It’s that time of year again. Marked by an onslaught of TV adverts showing grinning children in their bright new uniforms and a sense of impending doom, as September begins it is inescapably Back-to-School time. It’s around this time of year that I find myself longing to be 5 years old again, a time when the hardest decisions I had to make were not what I wanted to do with my life but whether to play with the Lego or the Dolls House.
Nostalgia is a powerful thing. I was recently at my best friend’s house and we wanted to celebrate the end of the plight that was our AS levels, so we indulged in alomst an hours worth of dancing to S-Club 7 and watching the S-Club movie. And do you know what? I regret nothing. Because acting like my 5 year old self made me feel ridiculously happy. In an experiment in the Netherlands at Tilburg University, researchers found that listening to songs made people feel not only nostalgic but also warmer physically! (That warm and fuzzy feeling!)
Dictionary.com define nostalgia as:
Whilst this is an accurate description of what nostalia actually is, I think it could be far more than just a little sentimentality.
Dr Sedikides, a pioneer in this area of research, first experienced what we now call nostalgia when he moved to the UK from the University of North Carolina. He explained how he felt and a clinical psychologist told him he must be depressed. Sedikides is quoted saying: “I told him I did live my life forward, but sometimes I couldn’t help thinking about the past, and it was rewarding,” he says. “Nostalgia made me feel that my life had roots and continuity. It made me feel good about myself and my relationships. It provided a texture to my life and gave me strength to move forward.”

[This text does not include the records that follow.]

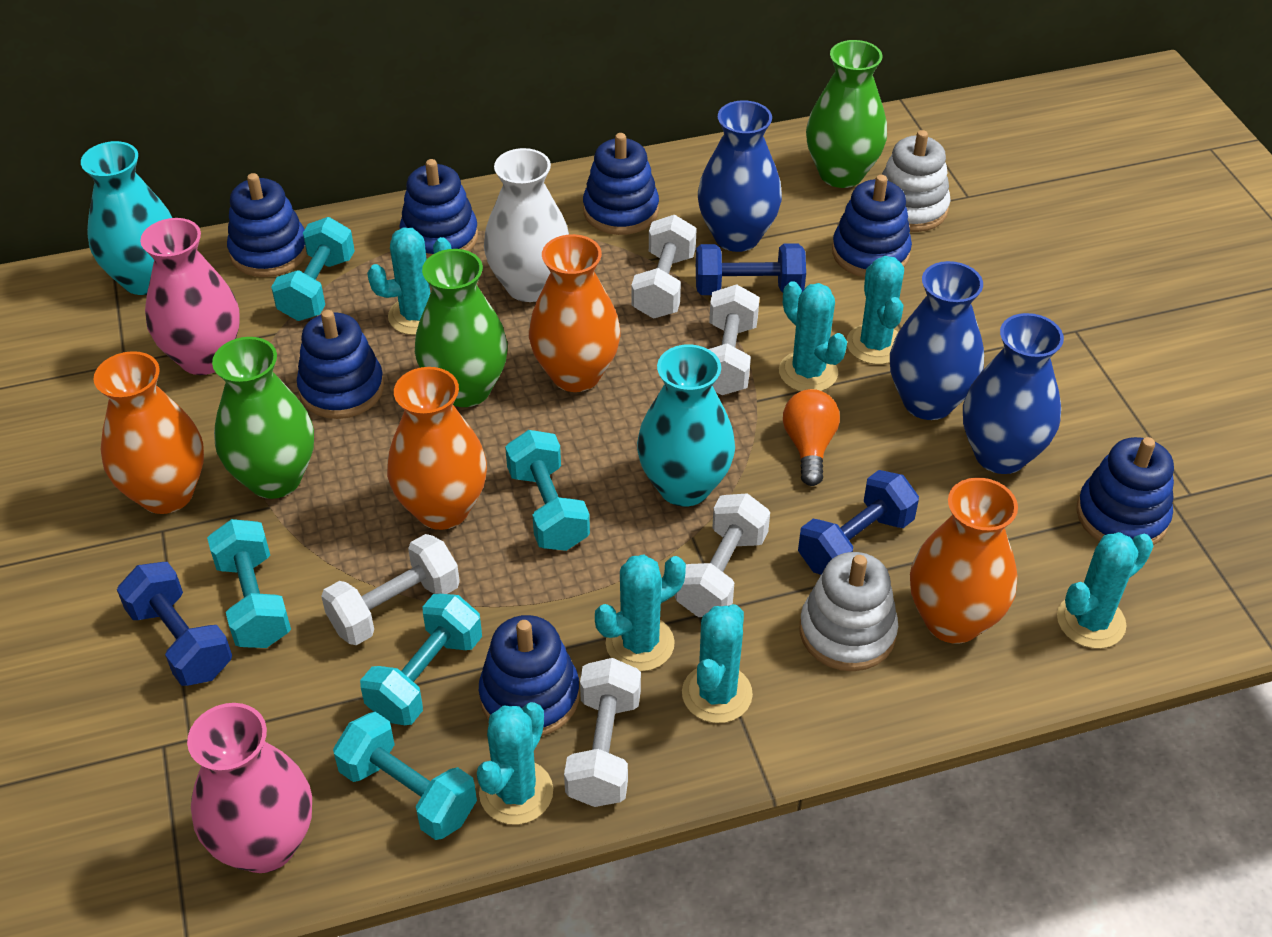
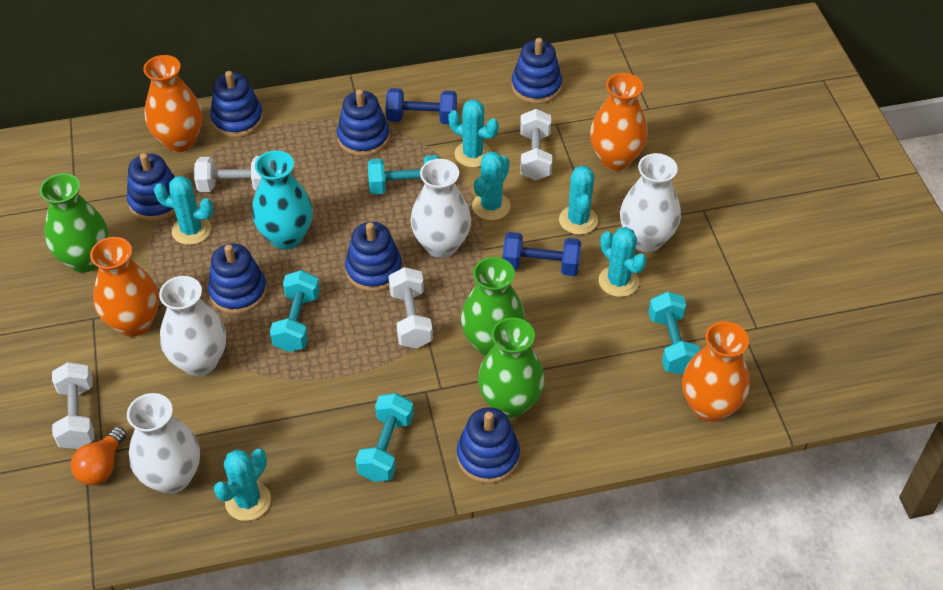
blue dumbbell: [117,562,232,686] [696,243,806,295] [798,470,919,575] = 3 -> [386,88,457,124] [503,232,581,276] = 2
blue vase: [698,100,782,252] [890,261,984,420] [963,313,1064,474] = 3 -> none = 0
pink vase: [140,218,240,375] [187,703,312,873] = 2 -> none = 0
turquoise cactus: [367,227,451,335] [477,702,553,825] [595,555,686,671] [682,604,753,723] [779,281,847,391] [846,256,904,364] [1057,532,1154,649] = 7 -> [154,176,213,245] [214,449,271,521] [448,99,499,168] [472,151,511,220] [559,165,598,235] [598,227,646,297] = 6
turquoise dumbbell: [207,519,291,648] [271,217,355,321] [333,712,477,840] [360,594,482,725] [505,430,590,551] = 5 -> [270,270,320,352] [356,393,414,482] [368,155,440,194] [648,292,700,375] = 4
turquoise vase: [81,141,172,295] [637,344,735,507] = 2 -> [252,151,313,249] = 1
white dumbbell: [321,534,460,645] [564,658,641,807] [631,215,697,319] [675,493,770,617] [709,284,760,395] = 5 -> [52,362,94,449] [194,156,262,192] [389,267,433,349] [520,109,552,181] = 4
white stacking toy: [799,552,898,671] [881,130,951,232] = 2 -> none = 0
white vase: [484,148,569,302] = 1 -> [127,393,200,494] [159,276,226,376] [410,159,471,258] [620,153,681,252] = 4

Nostalgia may have a painful side- it can be sad to think about the past- but it’s net effects seem to be incredibly positive. Studies have shown that nostaligia can counteract loneliness, boredom and anxiety. People who are nostalgic have been found to be more tolerant and generous to strangers and outsiders. Couples and friends looking back at old memories can feel closer and when people reminisce about the ‘good ol’ days’ they typically become more optimistic about the future. In general, life seems more meaningful when we are nostalgic.
A study by The Journal of Personality and Social Psychology showed that nostalgic memories and experiences elicit a series of benefits, to name a few:
- It implants a sense of social connection.
- Evokes positive effectivestates and improves self-esteem.
- One’s attitude or perceptions of one’s self improves.
- One becomes more aware of one’s desirable qualities.